Duisburg-Meiderich: Mehr Artikel zur Abwärtsspirale im Stadtteil

Es gibt Berichte, dass Anwohner, Ladenbesitzer, Verkäufer oder Kunden bedroht werden, wenn man gegen Fahrverbote oder Lärm den Mund aufmacht. Dass skrupellose Vermieter ihre Wohnungen völlig überbelegen. Beschwerden über wilde Müllkippen, Prostitution in Tiefgaragen oder im Stadtpark und dortige verbotene Grillpartys hört sich Michael Rüscher ebenfalls an. Angesprochen werden auch wilde Müllkippen oder achtlos umgestoßene Elektroroller auf Fahrradwegen. Die Missstände sind also vielfältig, und die Problemlage ist sehr komplex.

„Wenn wir alle unseren Frust ablassen, dann reicht der Abend nicht“, stellt ein Senior fest, der auf der Von-der-Mark-Straße aufgewachsen ist und dort noch immer wohnt. Er empfindet die Negativentwicklung seines Stadtteils und der Einkaufsstraße „als Behördenversagen auf ganzer Linie“. Ein Großteil seiner Freunde und Bekannten sei wegen der Zustände bereits weggezogen. Der angekündigte Vorstoß des Ordnungsamtes sei allerdings „lobenswert“ und gebe den Betroffenen Hoffnung.

Runder Tisch wird gegründet mit Behörden, Anwohnern und Geschäftsleuten

„Wir tun unser Bestes“, verspricht der Dezernent und bekräftigt: „Sie haben Anspruch auf Sicherheit.“ So nimmt er später noch viele Hinweise entgegen, wo die Stadt Duisburg rund um die Von-der-Mark-Straße Missstände kontrollieren und abstellen soll. Als im Saal der Vorschlag aufkommt, einen Runden Tisch zu gründen mit dem Ordnungsamt, Jugendamt, der Polizei, mit Anwohnern, Hauseigentümern, Ladenbesitzern, Gastronomen und Lokalpolitkern, sagt Michael Rüscher sofort zu.
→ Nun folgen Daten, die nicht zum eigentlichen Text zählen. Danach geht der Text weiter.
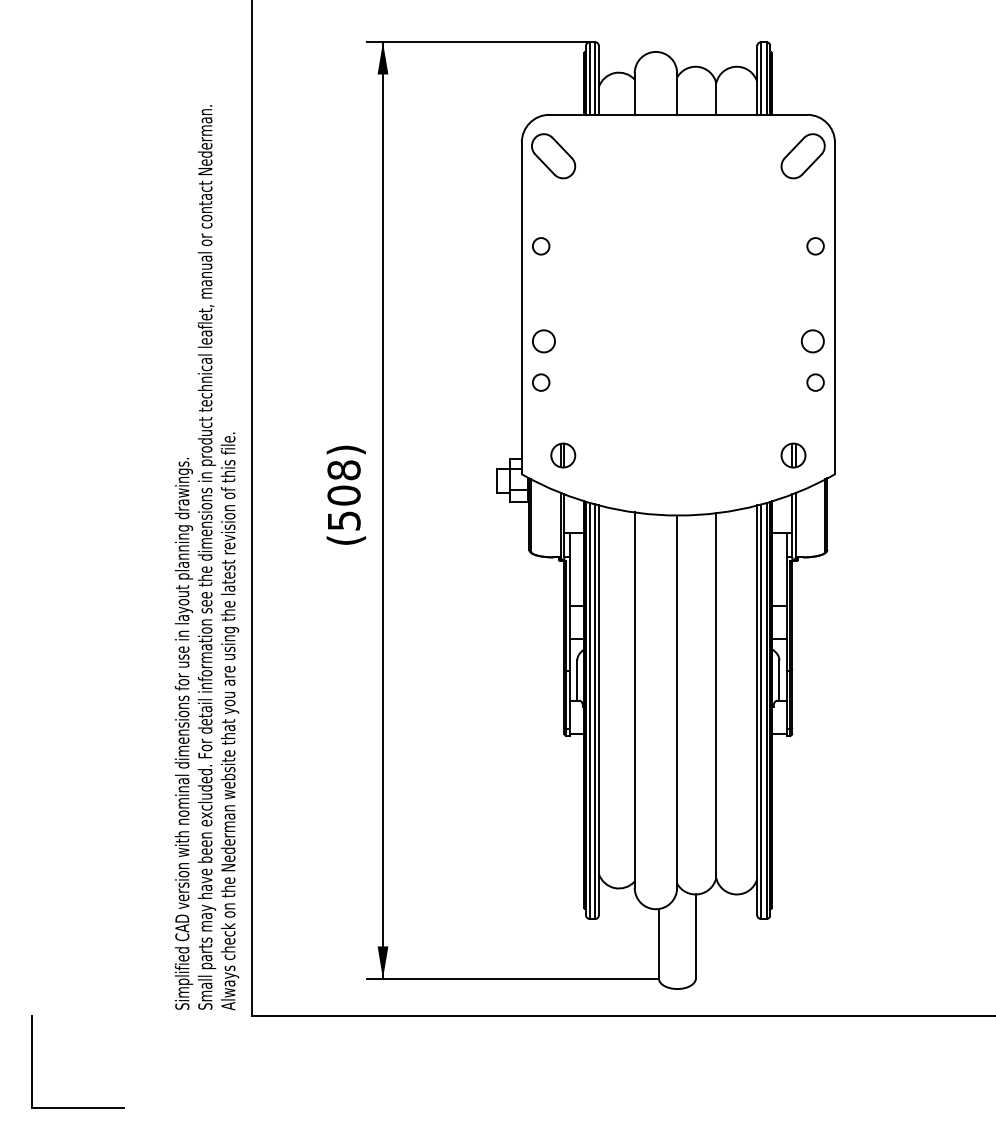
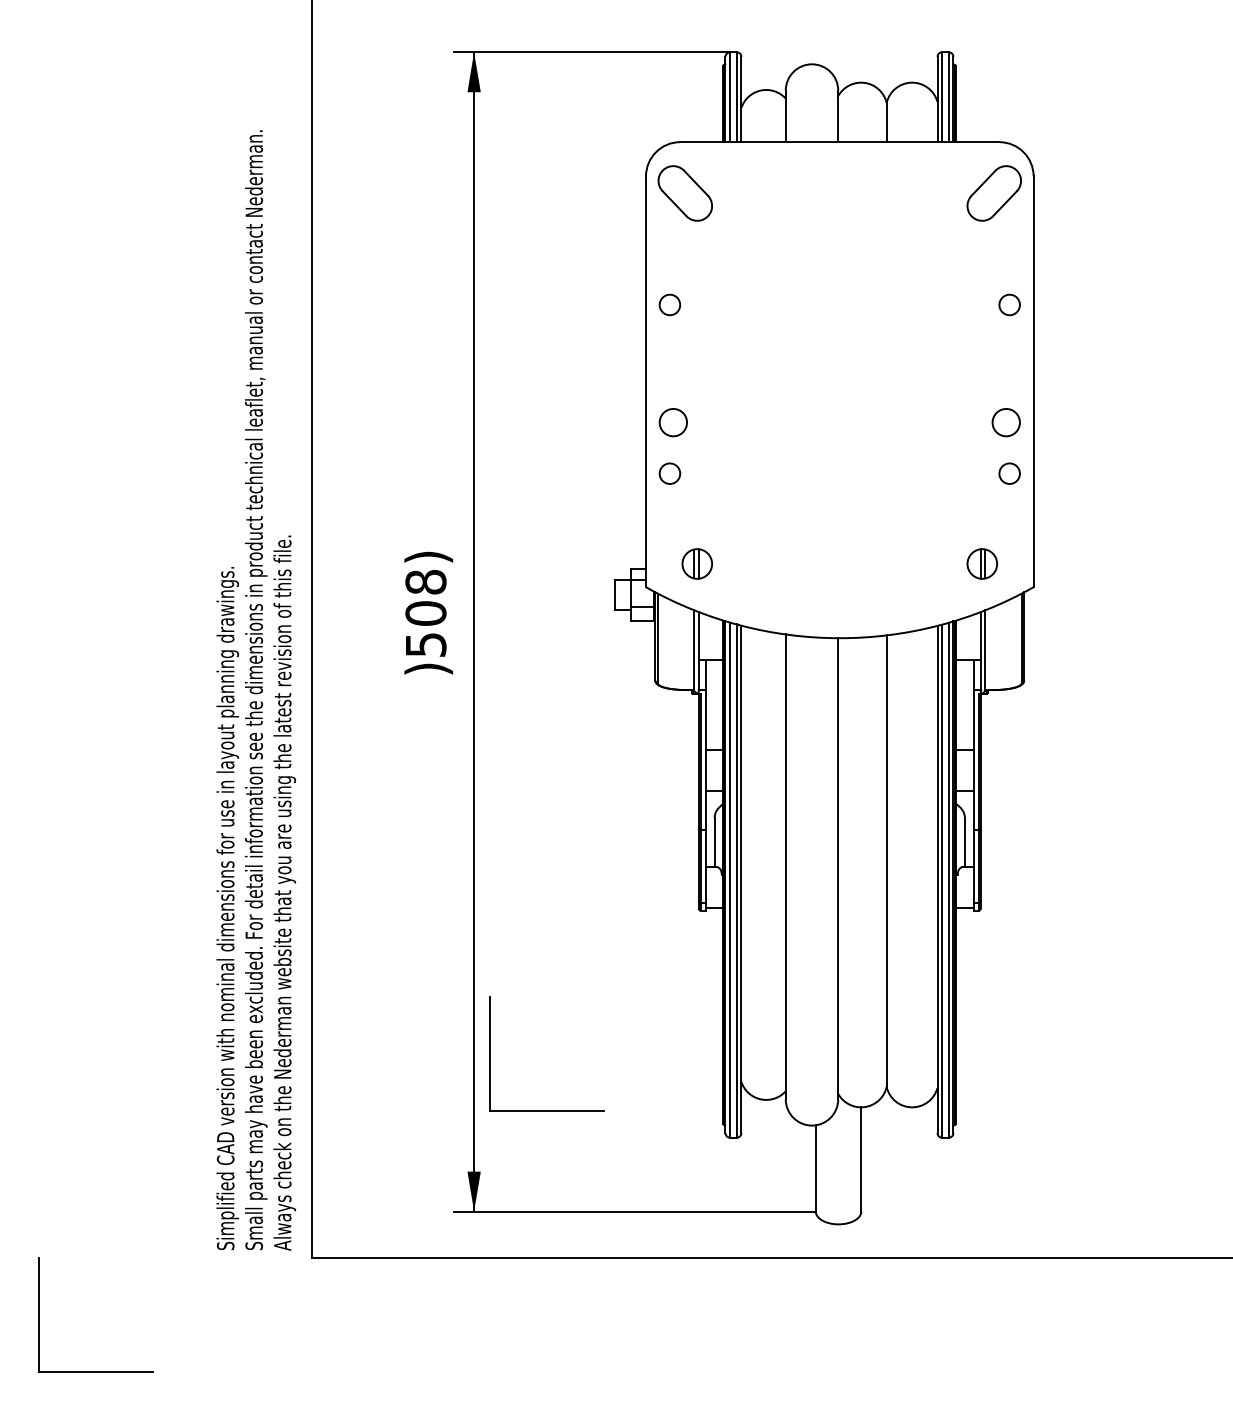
text: (346, 539) -> (428, 668), ( -> )
part: (396, 850) -> (490, 1053), added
Ein erstes Treffen ist im neuen Jahr geplant – und dann soll die Stadtverwaltung über Erfolge sprechen, die der Abwärtsspirale von Meiderich entgegenwirken.

Bei künftigen Bürgerversammlungen wünscht sich die SPD außerdem mehr Meidericher mit Migrationshintergrund; diese waren diesmal kaum vertreten.

>> Vorfälle und Missstände an Stadt und Polizei melden

  • Der Meidericher SPD-Vorsitzende Udo Winkler und die Ratsfrau Pelin Osman appellieren an die Menschen in Meiderich, Vorfälle beim Ordnungsamt und Verbrechen bei der Polizei zu melden. Denn nur erfasste Missstände und angezeigte Straftaten haben Einfluss auf zukünftige Maßnahmen. Das bestätigt auch Thorsten Bleckmann, der Chef des städtischen Außendienstes und der geplanten Bezirksbeamten. Erreichbar ist der städtische Außendienst unter 0203 283-3900 oder per Mail an sad@stadt-duisburg.de
  • Die Bezirksvertretung Meiderich/Beeck hat im Oktober einstimmig einen umfangreichen Maßnahmenkatalog für die Einkaufsstraße und den Bahnhof beschlossen. Die Messerverbotszone, die darin auch die SPD gefordert hat, wurde jedoch bei der Bürgerversammlung nicht mit einer Silbe erwähnt.